**WHAT THE TASK ASKS**
In the records below, find each line that contains the word "Which" and copy those lines.

**INFORMATION SUPPLIED**
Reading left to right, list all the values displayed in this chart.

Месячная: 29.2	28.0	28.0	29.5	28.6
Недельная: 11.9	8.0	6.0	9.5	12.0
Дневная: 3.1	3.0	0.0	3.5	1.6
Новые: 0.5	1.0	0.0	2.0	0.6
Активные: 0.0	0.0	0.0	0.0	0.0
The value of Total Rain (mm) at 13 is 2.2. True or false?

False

...

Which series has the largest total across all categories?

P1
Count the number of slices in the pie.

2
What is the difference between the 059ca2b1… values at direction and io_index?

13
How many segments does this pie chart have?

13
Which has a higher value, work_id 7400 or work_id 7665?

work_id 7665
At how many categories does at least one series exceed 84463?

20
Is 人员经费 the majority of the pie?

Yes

**SOLUTION FOR THIS PROBLEM**
Which series has the largest total across all categories?
Which has a higher value, work_id 7400 or work_id 7665?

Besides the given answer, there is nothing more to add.